Figure (III) Determination of molecular drug-forming properties based on protein structure
Generic criteria for druggable targets are: having a suitably sized binding site (generally accommodating compounds with molecular weights up to 500 Da), appropriate lipophilicity and sufficient hydrogen bonding sites. All these properties can be judged from the protein crystal structure. In addition, the presence of variable binding sites and different structural conformations in the protein can also greatly increase the probability of drug binding.
Structure-based assessment of drug targeting focuses on predicting the presence of ligand binding sites on the protein that are complementary to the drug properties. Two main approaches are used to automatically identify ligand-binding sites.

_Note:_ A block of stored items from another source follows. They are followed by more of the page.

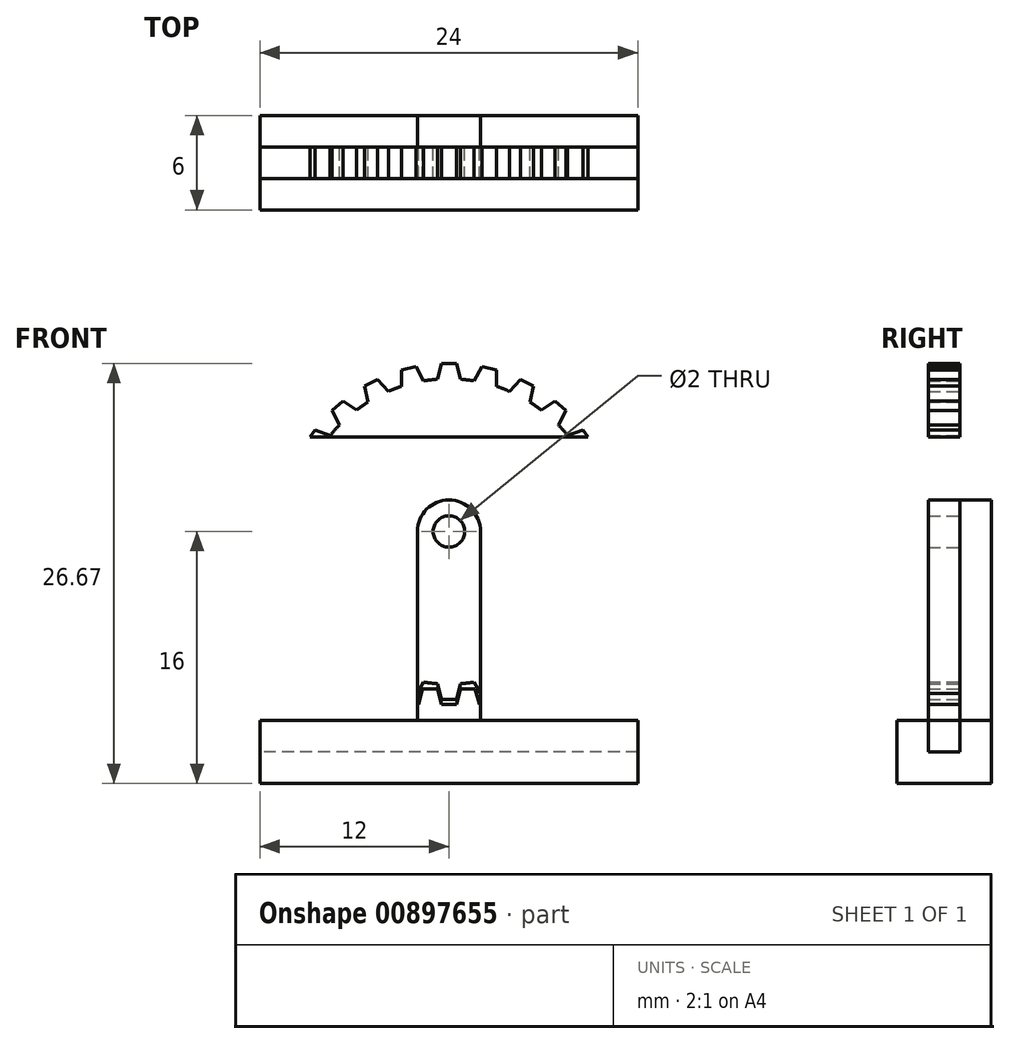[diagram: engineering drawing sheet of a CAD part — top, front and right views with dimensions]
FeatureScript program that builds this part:
annotation { "Feature Type Name" : "Feature", "Feature Type Description" : "" }
export const myFeature = defineFeature(function(context is Context, id is Id, definition is map)
    precondition{}
    {
        {
            var Q0;
            Q0=qCreatedBy(makeId("Right.planeOp"),FACE);
            var sketch = newSketch(context, id + "F0", { "sketchPlane" : qUnion([Q0])});
            skLineSegment(sketch, "E0", {"start": v(0, 2) * mm, "end": v(-2, 2) * mm});
            skLineSegment(sketch, "E1", {"start": v(-2, 2) * mm, "end": v(-2, -2) * mm});
            skLineSegment(sketch, "E2", {"start": v(-2, -2) * mm, "end": v(4, -2) * mm});
            skLineSegment(sketch, "E3", {"start": v(4, -2) * mm, "end": v(4, 20) * mm});
            skLineSegment(sketch, "E4", {"start": v(4, 20) * mm, "end": v(2, 20) * mm});
            skLineSegment(sketch, "E5", {"start": v(2, 20) * mm, "end": v(2, 0) * mm});
            skLineSegment(sketch, "E6", {"start": v(2, 0) * mm, "end": v(0, 0) * mm});
            skLineSegment(sketch, "E7", {"start": v(0, 0) * mm, "end": v(0, 2) * mm});
            skSolve(sketch);
        }
        {
            var Q0;
            Q0 = qSketchRegion(id + "F0", true);
            extrude(context, id + "F1", {"entities" : qUnion([Q0]), "endBound" : BoundingType.SYMMETRIC, "depth" : 24 * mm, "offsetDistance" : 25 * mm});
        }
        {
            var Q0;
            Q0=makeQuery(id+"F1.opExtrude","SWEPT_FACE",FACE,{"disambiguationData":[OSD([sQuery(id+"F0.wireOp",EDGE,"E5")])]});
            var sketch = newSketch(context, id + "F2", { "sketchPlane" : qUnion([Q0])});
            skLineSegment(sketch, "E8", {"start": v(-12, 0) * mm, "end": v(12, 0) * mm});
            skLineSegment(sketch, "E9", {"start": v(-12, 3) * mm, "end": v(-11.53, 3) * mm});
            skLineSegment(sketch, "E10", {"start": v(-11.53, 3) * mm, "end": v(-11.27, 4) * mm});
            skLineSegment(sketch, "E11", {"start": v(-11.27, 4) * mm, "end": v(-10.8, 4) * mm});
            skLineSegment(sketch, "E12", {"start": v(-10.8, 4) * mm, "end": v(-10.8, 0) * mm, "construction": true});
            skLineSegment(sketch, "E13.MirrorCS", {"start": v(-10.33, 4) * mm, "end": v(-10.8, 4) * mm});
            skLineSegment(sketch, "E14.MirrorCS", {"start": v(-10.07, 3) * mm, "end": v(-10.33, 4) * mm});
            skLineSegment(sketch, "E15.MirrorCS", {"start": v(-9.6, 3) * mm, "end": v(-10.07, 3) * mm});
            skLineSegment(sketch, "E16.1.0.0", {"start": v(-9.6, 3) * mm, "end": v(-9.13, 3) * mm});
            skLineSegment(sketch, "E16.1.0.1", {"start": v(-9.13, 3) * mm, "end": v(-8.87, 4) * mm});
            skLineSegment(sketch, "E16.1.0.2", {"start": v(-8.87, 4) * mm, "end": v(-8.4, 4) * mm});
            skLineSegment(sketch, "E16.1.0.3", {"start": v(-7.93, 4) * mm, "end": v(-8.4, 4) * mm});
            skLineSegment(sketch, "E16.1.0.4", {"start": v(-7.67, 3) * mm, "end": v(-7.93, 4) * mm});
            skLineSegment(sketch, "E16.1.0.5", {"start": v(-7.2, 3) * mm, "end": v(-7.67, 3) * mm});
            skLineSegment(sketch, "E16.2.0.0", {"start": v(-7.2, 3) * mm, "end": v(-6.73, 3) * mm});
            skLineSegment(sketch, "E16.2.0.1", {"start": v(-6.73, 3) * mm, "end": v(-6.47, 4) * mm});
            skLineSegment(sketch, "E16.2.0.2", {"start": v(-6.47, 4) * mm, "end": v(-6, 4) * mm});
            skLineSegment(sketch, "E16.2.0.3", {"start": v(-5.53, 4) * mm, "end": v(-6, 4) * mm});
            skLineSegment(sketch, "E16.2.0.4", {"start": v(-5.27, 3) * mm, "end": v(-5.53, 4) * mm});
            skLineSegment(sketch, "E16.2.0.5", {"start": v(-4.8, 3) * mm, "end": v(-5.27, 3) * mm});
            skLineSegment(sketch, "E16.direction1", {"start": v(-12, 3) * mm, "end": v(-9.6, 3) * mm, "construction": true});
            skLineSegment(sketch, "E17.0.3.0", {"start": v(-4.8, 3) * mm, "end": v(-4.33, 3) * mm});
            skLineSegment(sketch, "E17.3.3.0", {"start": v(-4.33, 3) * mm, "end": v(-4.07, 4) * mm});
            skLineSegment(sketch, "E17.6.3.0", {"start": v(-4.07, 4) * mm, "end": v(-3.6, 4) * mm});
            skLineSegment(sketch, "E17.9.3.0", {"start": v(-3.13, 4) * mm, "end": v(-3.6, 4) * mm});
            skLineSegment(sketch, "E17.12.3.0", {"start": v(-2.87, 3) * mm, "end": v(-3.13, 4) * mm});
            skLineSegment(sketch, "E17.15.3.0", {"start": v(-2.4, 3) * mm, "end": v(-2.87, 3) * mm});
            skLineSegment(sketch, "E17.0.4.0", {"start": v(-2.4, 3) * mm, "end": v(-1.93, 3) * mm});
            skLineSegment(sketch, "E17.3.4.0", {"start": v(-1.93, 3) * mm, "end": v(-1.67, 4) * mm});
            skLineSegment(sketch, "E17.6.4.0", {"start": v(-1.67, 4) * mm, "end": v(-1.2, 4) * mm});
            skLineSegment(sketch, "E17.9.4.0", {"start": v(-0.73, 4) * mm, "end": v(-1.2, 4) * mm});
            skLineSegment(sketch, "E17.12.4.0", {"start": v(-0.47, 3) * mm, "end": v(-0.73, 4) * mm});
            skLineSegment(sketch, "E17.15.4.0", {"start": v(0, 3) * mm, "end": v(-0.47, 3) * mm});
            skLineSegment(sketch, "E17.0.5.0", {"start": v(0, 3) * mm, "end": v(0.47, 3) * mm});
            skLineSegment(sketch, "E17.3.5.0", {"start": v(0.47, 3) * mm, "end": v(0.73, 4) * mm});
            skLineSegment(sketch, "E17.6.5.0", {"start": v(0.73, 4) * mm, "end": v(1.2, 4) * mm});
            skLineSegment(sketch, "E17.9.5.0", {"start": v(1.67, 4) * mm, "end": v(1.2, 4) * mm});
            skLineSegment(sketch, "E17.12.5.0", {"start": v(1.93, 3) * mm, "end": v(1.67, 4) * mm});
            skLineSegment(sketch, "E17.15.5.0", {"start": v(2.4, 3) * mm, "end": v(1.93, 3) * mm});
            skLineSegment(sketch, "E17.0.6.0", {"start": v(2.4, 3) * mm, "end": v(2.87, 3) * mm});
            skLineSegment(sketch, "E17.3.6.0", {"start": v(2.87, 3) * mm, "end": v(3.13, 4) * mm});
            skLineSegment(sketch, "E17.6.6.0", {"start": v(3.13, 4) * mm, "end": v(3.6, 4) * mm});
            skLineSegment(sketch, "E17.9.6.0", {"start": v(4.07, 4) * mm, "end": v(3.6, 4) * mm});
            skLineSegment(sketch, "E17.12.6.0", {"start": v(4.33, 3) * mm, "end": v(4.07, 4) * mm});
            skLineSegment(sketch, "E17.15.6.0", {"start": v(4.8, 3) * mm, "end": v(4.33, 3) * mm});
            skLineSegment(sketch, "E17.0.7.0", {"start": v(4.8, 3) * mm, "end": v(5.27, 3) * mm});
            skLineSegment(sketch, "E17.3.7.0", {"start": v(5.27, 3) * mm, "end": v(5.53, 4) * mm});
            skLineSegment(sketch, "E17.6.7.0", {"start": v(5.53, 4) * mm, "end": v(6, 4) * mm});
            skLineSegment(sketch, "E17.9.7.0", {"start": v(6.47, 4) * mm, "end": v(6, 4) * mm});
            skLineSegment(sketch, "E17.12.7.0", {"start": v(6.73, 3) * mm, "end": v(6.47, 4) * mm});
            skLineSegment(sketch, "E17.15.7.0", {"start": v(7.2, 3) * mm, "end": v(6.73, 3) * mm});
            skLineSegment(sketch, "E17.0.8.0", {"start": v(7.2, 3) * mm, "end": v(7.67, 3) * mm});
            skLineSegment(sketch, "E17.3.8.0", {"start": v(7.67, 3) * mm, "end": v(7.93, 4) * mm});
            skLineSegment(sketch, "E17.6.8.0", {"start": v(7.93, 4) * mm, "end": v(8.4, 4) * mm});
            skLineSegment(sketch, "E17.9.8.0", {"start": v(8.87, 4) * mm, "end": v(8.4, 4) * mm});
            skLineSegment(sketch, "E17.12.8.0", {"start": v(9.13, 3) * mm, "end": v(8.87, 4) * mm});
            skLineSegment(sketch, "E17.15.8.0", {"start": v(9.6, 3) * mm, "end": v(9.13, 3) * mm});
            skLineSegment(sketch, "E17.0.9.0", {"start": v(9.6, 3) * mm, "end": v(10.07, 3) * mm});
            skLineSegment(sketch, "E17.3.9.0", {"start": v(10.07, 3) * mm, "end": v(10.33, 4) * mm});
            skLineSegment(sketch, "E17.6.9.0", {"start": v(10.33, 4) * mm, "end": v(10.8, 4) * mm});
            skLineSegment(sketch, "E17.9.9.0", {"start": v(11.27, 4) * mm, "end": v(10.8, 4) * mm});
            skLineSegment(sketch, "E17.12.9.0", {"start": v(11.53, 3) * mm, "end": v(11.27, 4) * mm});
            skLineSegment(sketch, "E17.15.9.0", {"start": v(12, 3) * mm, "end": v(11.53, 3) * mm});
            skLineSegment(sketch, "E18", {"start": v(-12, 3) * mm, "end": v(-12, 0) * mm});
            skLineSegment(sketch, "E19", {"start": v(12, 3) * mm, "end": v(12, 0) * mm});
            skSolve(sketch);
        }
        {
            var Q0;
            Q0 = qSketchRegion(id + "F2", true);
            extrude(context, id + "F3", {"entities" : qUnion([Q0]), "depth" : 2 * mm, "offsetDistance" : 25 * mm});
        }
        {
            var Q0;
            Q0=makeQuery(id+"F1.opExtrude","SWEPT_FACE",FACE,{"disambiguationData":[OSD([sQuery(id+"F0.wireOp",EDGE,"E5")])]});
            var sketch = newSketch(context, id + "F4", { "sketchPlane" : qUnion([Q0])});
            skCircle(sketch, "E20", {"center": v(0, 14) * mm, "radius": 1 * mm});
            skSolve(sketch);
        }
        {
            var Q0;
            Q0 = qSketchRegion(id + "F4", true);
            extrude(context, id + "F5", {"entities" : qUnion([Q0]), "operationType" : NewBodyOperationType.ADD, "depth" : 2 * mm, "offsetDistance" : 25 * mm});
        }
        {
            var Q0;
            Q0=makeQuery(id+"F1.opExtrude","SWEPT_FACE",FACE,{"disambiguationData":[OSD([sQuery(id+"F0.wireOp",EDGE,"E5")])]});
            var sketch = newSketch(context, id + "F6", { "sketchPlane" : qUnion([Q0])});
            skCircle(sketch, "E21.0", {"center": v(0, 14) * mm, "radius": 1 * mm});
            skCircle(sketch, "E22", {"center": v(0, 14) * mm, "radius": 9.7 * mm});
            skLineSegment(sketch, "E23", {"start": v(0.73, 4.33) * mm, "end": v(0.47, 3.33) * mm});
            skLineSegment(sketch, "E24", {"start": v(0.47, 3.33) * mm, "end": v(-0.47, 3.33) * mm});
            skLineSegment(sketch, "E25.MirrorCS", {"start": v(-0.73, 4.33) * mm, "end": v(-0.47, 3.33) * mm});
            skLineSegment(sketch, "E26.1.0", {"start": v(3.03, 4.78) * mm, "end": v(3, 3.75) * mm});
            skLineSegment(sketch, "E26.1.1", {"start": v(3, 3.75) * mm, "end": v(2.1, 3.53) * mm});
            skLineSegment(sketch, "E26.1.2", {"start": v(1.6, 4.43) * mm, "end": v(2.1, 3.53) * mm});
            skLineSegment(sketch, "E26.2.0", {"start": v(5.14, 5.78) * mm, "end": v(5.37, 4.77) * mm});
            skLineSegment(sketch, "E26.2.1", {"start": v(5.37, 4.77) * mm, "end": v(4.55, 4.33) * mm});
            skLineSegment(sketch, "E26.2.2", {"start": v(3.84, 5.1) * mm, "end": v(4.55, 4.33) * mm});
            skLineSegment(sketch, "E27.2.3.0", {"start": v(6.96, 7.25) * mm, "end": v(7.43, 6.32) * mm});
            skLineSegment(sketch, "E27.3.3.0", {"start": v(7.43, 6.32) * mm, "end": v(6.73, 5.7) * mm});
            skLineSegment(sketch, "E27.6.3.0", {"start": v(5.86, 6.27) * mm, "end": v(6.73, 5.7) * mm});
            skLineSegment(sketch, "E27.2.4.0", {"start": v(8.38, 9.1) * mm, "end": v(9.05, 8.32) * mm});
            skLineSegment(sketch, "E27.3.4.0", {"start": v(9.05, 8.32) * mm, "end": v(8.52, 7.55) * mm});
            skLineSegment(sketch, "E27.6.4.0", {"start": v(7.54, 7.9) * mm, "end": v(8.52, 7.55) * mm});
            skLineSegment(sketch, "E27.2.5.0", {"start": v(9.3, 11.26) * mm, "end": v(10.14, 10.65) * mm});
            skLineSegment(sketch, "E27.3.5.0", {"start": v(10.14, 10.65) * mm, "end": v(9.81, 9.78) * mm});
            skLineSegment(sketch, "E27.6.5.0", {"start": v(8.78, 9.88) * mm, "end": v(9.81, 9.78) * mm});
            skLineSegment(sketch, "E27.2.6.0", {"start": v(9.7, 13.56) * mm, "end": v(10.65, 13.18) * mm});
            skLineSegment(sketch, "E27.3.6.0", {"start": v(10.65, 13.18) * mm, "end": v(10.54, 12.25) * mm});
            skLineSegment(sketch, "E27.6.6.0", {"start": v(9.51, 12.1) * mm, "end": v(10.54, 12.25) * mm});
            skLineSegment(sketch, "E27.2.7.0", {"start": v(9.51, 15.9) * mm, "end": v(10.54, 15.75) * mm});
            skLineSegment(sketch, "E27.3.7.0", {"start": v(10.54, 15.75) * mm, "end": v(10.65, 14.82) * mm});
            skLineSegment(sketch, "E27.6.7.0", {"start": v(9.7, 14.44) * mm, "end": v(10.65, 14.82) * mm});
            skLineSegment(sketch, "E27.2.8.0", {"start": v(8.78, 18.12) * mm, "end": v(9.81, 18.22) * mm});
            skLineSegment(sketch, "E27.3.8.0", {"start": v(9.81, 18.22) * mm, "end": v(10.14, 17.35) * mm});
            skLineSegment(sketch, "E27.6.8.0", {"start": v(9.3, 16.74) * mm, "end": v(10.14, 17.35) * mm});
            skLineSegment(sketch, "E27.2.9.0", {"start": v(7.54, 20.1) * mm, "end": v(8.52, 20.45) * mm});
            skLineSegment(sketch, "E27.3.9.0", {"start": v(8.52, 20.45) * mm, "end": v(9.05, 19.68) * mm});
            skLineSegment(sketch, "E27.6.9.0", {"start": v(8.38, 18.9) * mm, "end": v(9.05, 19.68) * mm});
            skLineSegment(sketch, "E27.2.10.0", {"start": v(5.86, 21.73) * mm, "end": v(6.73, 22.3) * mm});
            skLineSegment(sketch, "E27.3.10.0", {"start": v(6.73, 22.3) * mm, "end": v(7.43, 21.68) * mm});
            skLineSegment(sketch, "E27.6.10.0", {"start": v(6.96, 20.75) * mm, "end": v(7.43, 21.68) * mm});
            skLineSegment(sketch, "E27.2.11.0", {"start": v(3.84, 22.9) * mm, "end": v(4.55, 23.67) * mm});
            skLineSegment(sketch, "E27.3.11.0", {"start": v(4.55, 23.67) * mm, "end": v(5.37, 23.23) * mm});
            skLineSegment(sketch, "E27.6.11.0", {"start": v(5.14, 22.22) * mm, "end": v(5.37, 23.23) * mm});
            skLineSegment(sketch, "E27.2.12.0", {"start": v(1.6, 23.57) * mm, "end": v(2.1, 24.47) * mm});
            skLineSegment(sketch, "E27.3.12.0", {"start": v(2.1, 24.47) * mm, "end": v(3, 24.25) * mm});
            skLineSegment(sketch, "E27.6.12.0", {"start": v(3.03, 23.22) * mm, "end": v(3, 24.25) * mm});
            skLineSegment(sketch, "E27.2.13.0", {"start": v(-0.73, 23.67) * mm, "end": v(-0.47, 24.67) * mm});
            skLineSegment(sketch, "E27.3.13.0", {"start": v(-0.47, 24.67) * mm, "end": v(0.47, 24.67) * mm});
            skLineSegment(sketch, "E27.6.13.0", {"start": v(0.73, 23.67) * mm, "end": v(0.47, 24.67) * mm});
            skLineSegment(sketch, "E27.2.14.0", {"start": v(-3.03, 23.22) * mm, "end": v(-3, 24.25) * mm});
            skLineSegment(sketch, "E27.3.14.0", {"start": v(-3, 24.25) * mm, "end": v(-2.1, 24.47) * mm});
            skLineSegment(sketch, "E27.6.14.0", {"start": v(-1.6, 23.57) * mm, "end": v(-2.1, 24.47) * mm});
            skLineSegment(sketch, "E27.2.15.0", {"start": v(-5.14, 22.22) * mm, "end": v(-5.37, 23.23) * mm});
            skLineSegment(sketch, "E27.3.15.0", {"start": v(-5.37, 23.23) * mm, "end": v(-4.55, 23.67) * mm});
            skLineSegment(sketch, "E27.6.15.0", {"start": v(-3.84, 22.9) * mm, "end": v(-4.55, 23.67) * mm});
            skLineSegment(sketch, "E27.2.16.0", {"start": v(-6.96, 20.75) * mm, "end": v(-7.43, 21.68) * mm});
            skLineSegment(sketch, "E27.3.16.0", {"start": v(-7.43, 21.68) * mm, "end": v(-6.73, 22.3) * mm});
            skLineSegment(sketch, "E27.6.16.0", {"start": v(-5.86, 21.73) * mm, "end": v(-6.73, 22.3) * mm});
            skLineSegment(sketch, "E27.2.17.0", {"start": v(-8.38, 18.9) * mm, "end": v(-9.05, 19.68) * mm});
            skLineSegment(sketch, "E27.3.17.0", {"start": v(-9.05, 19.68) * mm, "end": v(-8.52, 20.45) * mm});
            skLineSegment(sketch, "E27.6.17.0", {"start": v(-7.54, 20.1) * mm, "end": v(-8.52, 20.45) * mm});
            skLineSegment(sketch, "E27.2.18.0", {"start": v(-9.3, 16.74) * mm, "end": v(-10.14, 17.35) * mm});
            skLineSegment(sketch, "E27.3.18.0", {"start": v(-10.14, 17.35) * mm, "end": v(-9.81, 18.22) * mm});
            skLineSegment(sketch, "E27.6.18.0", {"start": v(-8.78, 18.12) * mm, "end": v(-9.81, 18.22) * mm});
            skLineSegment(sketch, "E27.2.19.0", {"start": v(-9.7, 14.44) * mm, "end": v(-10.65, 14.82) * mm});
            skLineSegment(sketch, "E27.3.19.0", {"start": v(-10.65, 14.82) * mm, "end": v(-10.54, 15.75) * mm});
            skLineSegment(sketch, "E27.6.19.0", {"start": v(-9.51, 15.9) * mm, "end": v(-10.54, 15.75) * mm});
            skLineSegment(sketch, "E28.2.20.0", {"start": v(-9.51, 12.1) * mm, "end": v(-10.54, 12.25) * mm});
            skLineSegment(sketch, "E28.3.20.0", {"start": v(-10.54, 12.25) * mm, "end": v(-10.65, 13.18) * mm});
            skLineSegment(sketch, "E28.6.20.0", {"start": v(-9.7, 13.56) * mm, "end": v(-10.65, 13.18) * mm});
            skLineSegment(sketch, "E28.2.21.0", {"start": v(-8.78, 9.88) * mm, "end": v(-9.81, 9.78) * mm});
            skLineSegment(sketch, "E28.3.21.0", {"start": v(-9.81, 9.78) * mm, "end": v(-10.14, 10.65) * mm});
            skLineSegment(sketch, "E28.6.21.0", {"start": v(-9.3, 11.26) * mm, "end": v(-10.14, 10.65) * mm});
            skLineSegment(sketch, "E28.2.22.0", {"start": v(-7.54, 7.9) * mm, "end": v(-8.52, 7.55) * mm});
            skLineSegment(sketch, "E28.3.22.0", {"start": v(-8.52, 7.55) * mm, "end": v(-9.05, 8.32) * mm});
            skLineSegment(sketch, "E28.6.22.0", {"start": v(-8.38, 9.1) * mm, "end": v(-9.05, 8.32) * mm});
            skLineSegment(sketch, "E28.2.23.0", {"start": v(-5.86, 6.27) * mm, "end": v(-6.73, 5.7) * mm});
            skLineSegment(sketch, "E28.3.23.0", {"start": v(-6.73, 5.7) * mm, "end": v(-7.43, 6.32) * mm});
            skLineSegment(sketch, "E28.6.23.0", {"start": v(-6.96, 7.25) * mm, "end": v(-7.43, 6.32) * mm});
            skLineSegment(sketch, "E29.2.24.0", {"start": v(-3.84, 5.1) * mm, "end": v(-4.55, 4.33) * mm});
            skLineSegment(sketch, "E29.3.24.0", {"start": v(-4.55, 4.33) * mm, "end": v(-5.37, 4.77) * mm});
            skLineSegment(sketch, "E29.6.24.0", {"start": v(-5.14, 5.78) * mm, "end": v(-5.37, 4.77) * mm});
            skLineSegment(sketch, "E29.2.25.0", {"start": v(-1.6, 4.43) * mm, "end": v(-2.1, 3.53) * mm});
            skLineSegment(sketch, "E29.3.25.0", {"start": v(-2.1, 3.53) * mm, "end": v(-3, 3.75) * mm});
            skLineSegment(sketch, "E29.6.25.0", {"start": v(-3.03, 4.78) * mm, "end": v(-3, 3.75) * mm});
            skSolve(sketch);
        }
        {
            var Q0;
            Q0 = qSketchRegion(id + "F6", true);
            extrude(context, id + "F7", {"entities" : qUnion([Q0]), "depth" : 2 * mm, "offsetDistance" : 25 * mm});
        }
        {
            var Q0;
            Q0=makeQuery(id+"F1.opExtrude","SWEPT_FACE",FACE,{"disambiguationData":[OSD([sQuery(id+"F0.wireOp",EDGE,"E3")])]});
            var sketch = newSketch(context, id + "F8", { "sketchPlane" : qUnion([Q0])});
            skLineSegment(sketch, "E30", {"start": v(12, 2) * mm, "end": v(2, 2) * mm});
            skLineSegment(sketch, "E31", {"start": v(2, 2) * mm, "end": v(2, 14) * mm});
            skArc(sketch, "E32", {"start": v(2, 14) * mm, "mid": v(0, 16) * mm, "end": v(-2, 14) * mm});
            skLineSegment(sketch, "E33.MirrorCS", {"start": v(-2, 2) * mm, "end": v(-2, 14) * mm});
            skLineSegment(sketch, "E34.MirrorCS", {"start": v(-12, 2) * mm, "end": v(-2, 2) * mm});
            skLineSegment(sketch, "E35", {"start": v(12, 2) * mm, "end": v(12, 20) * mm});
            skLineSegment(sketch, "E36", {"start": v(12, 20) * mm, "end": v(-12, 20) * mm});
            skLineSegment(sketch, "E37", {"start": v(-12, 20) * mm, "end": v(-12, 2) * mm});
            skSolve(sketch);
        }
        {
            var Q0;
            Q0 = qSketchRegion(id + "F8", true);
            extrude(context, id + "F9", {"entities" : qUnion([Q0]), "operationType" : NewBodyOperationType.REMOVE, "oppositeDirection" : true, "depth" : 25 * mm, "offsetDistance" : 25 * mm});
        }
    });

The first is the use of geometric factors alone. The presence of a suitable binding pocket on a protein is identified by observing its conformation in 2D or 3D. Proteins can be divided into three regions in terms of spatial structure: first, the core body region, an internal dense region composed of the protein's own atoms; second, the solvent contact interface, the outer surface region where the protein is in contact with the solvent that carries it; and third, the lumen region, which is generally part of the solvent contact interface, but which is deep inside the protein body region to form a depressed space where the drug binding pocket generally lies within the cavity region of the protein.
In addition, it can also be judged by the specific physicochemical properties of the protein cavity surface. A drug-ready protein target should have physicochemical properties that mirror those of the drug-like molecule itself. Therefore, the size and shape characteristics of the protein pocket, the measurement of hydrophobicity (i.e., the relative number of hydrogen bond donors to acceptors, and the relative ratio of polar to hydrophobic atoms within the protein cavity) are important evaluation indicators when identifying drug binding pockets .
Three approaches are commonly used to assess target druggenerating properties based on structure: first, predicting and evaluating potential drug binding sites by structural algorithms; second, using specific discriminant functions based on the physicochemical properties of the binding pockets of proteins; and third, comparing and screening a large library of compounds based on a reference set of targets labeled with known results (druggenerating difficulty).